Verbraucherschützer warnen

Sms von Spotify – Achtung, Kurznachricht sofort löschen

Der Streamingdienst Spotify hat den Weg schon in so manches Ohr gefunden. Und jetzt auch in das SMS-Postfach? Vorsicht, hier handelt es sich um einen Betrug.

Dortmund – Zu den beliebtesten Musik-Streamingplattformen in Deutschland gehört wohl Spotify. In der zehnjährigen Geschichte haben Hörer insgesamt 450 Milliarden Mal Musik auf Spotify gestreamt. Doch Nutzer des Dienstes sollten jetzt aufpassen, denn aktuell kursiert eine gefährliche SMS, die vorgibt, es gäbe Probleme mit dem eigenen Account.

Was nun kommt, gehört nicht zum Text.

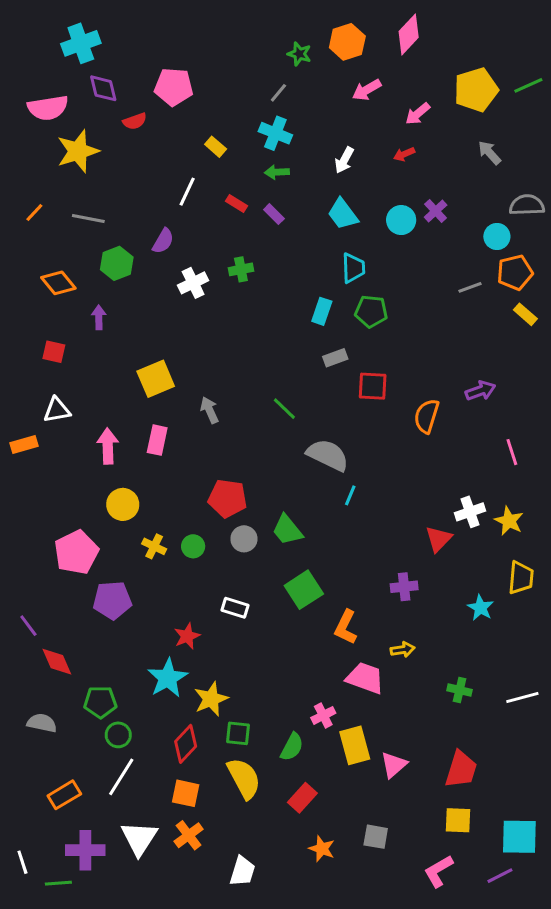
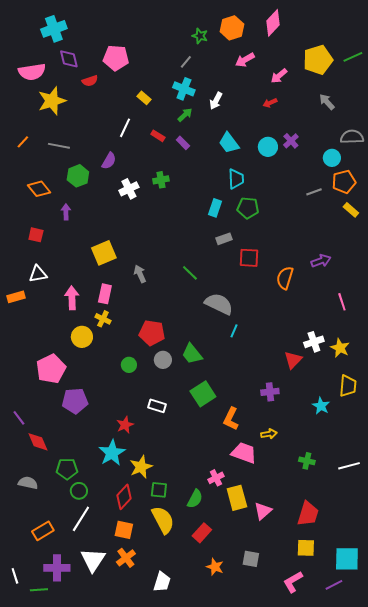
white arrow: (344, 160) -> (216, 101), moved
green arrow: (277, 172) -> (185, 115), turned 140
yellow cross: (154, 546) -> (103, 319), moved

Spotify-Betrug: Kriminelle wollen mit Fake-SMS Daten abgreifen

SPOTIFY: Wir können Ihre Zahlung nicht verarbeiten. Bitte nehmen Sie sich einen Moment Zeit, um Ihre Zahlungsdetails zu überprüfen“, heißt es in der betrügerischen SMS. Diese Kurznachricht stammt laut dem Verbraucherschutzportal Watchlist Internet allerdings nicht von dem Streamingdienst.

Der Link, der mit der Fake-SMS versendet wird, führt demnach auf eine gefälschte Login-Seite, die lediglich Daten abgreifen will. Es handelt sich um Phishing.

Fake-SMS angeblich von Spotify: Kurznachricht sofort löschen und keine Daten angeben!

Neben den Login-Daten zum Spotify-Konto werden es die Betrüger vor allem auf Bankdaten abgesehen haben. Daher sollten Nutzer auf keinen Fall auf den Link klicken und Daten angeben. Die SMS sollte sofort gelöscht werden (mehr digitale News bei RUHR24).

Der Fake ist leicht zu durchschauen. Nutzer können zunächst überprüfen, ob die Warnung in der SMS tatsächlich stimmt, indem sie sich über die gewohnten Wege in ihrem Konto anmelden. Gibt es dort keine Benachrichtigung, handelt es sich um einen Fake. Auch der Link in der SMS ist nicht richtig. Die richtige Adresse zum Spotify-Login lautet: accounts.spotify.com/de/login.

Achtung: Aktuell kursiert eine Fake-SMS im Spotify-Look.

Auf Spotify-Betrug hereingefallen? Das ist jetzt zu tun

Wenn es dafür zu spät ist und User auf der gefälschten Spotify-Seite ihre Daten angegeben haben, müssen sie schnell handeln:

  • Wenn es noch möglich ist, sollten Nutzer sofort das Passwort ihres Accounts ändern.
  • Geht das nicht mehr, finden Nutzer Support auf der echten Spotify-Hilfe-Seite.
  • Wurden auch Bankdaten angegeben? Dann unbedingt die Bank oder das Kreditinstitut kontaktieren. Eventuell muss die Karte gesperrt werden.
  • Zudem kann eine Anzeige bei der Polizei erstattet werden.

Phishing per Mail und SMS: Betrüger versuchen alles, um an Daten zu kommen

Solche Betrugsversuche erfolgen auch immer wieder per Mail. Darauf bezogen, teilt Spotify mit, dass das Unternehmen nie um persönliche Daten wie Zahlungsinformationen, Passwort, Sozialversicherungs- oder Steueridentifikationsnummer bitten wird. Auch wird Spotify seine Kunden nicht auffordern, Zahlungen über ein Drittunternehmen zu tätigen oder etwas aus einer E-Mail herunterzuladen.

Betrüger versuchen es immer wieder mit verschiedenen Maschen, um irgendwie an die Daten der Nutzer zu kommen. Die Daten selbst können sie teuer verkaufen und mit den richtigen Bankdaten haben sie die Möglichkeit Konten leerzuräumen.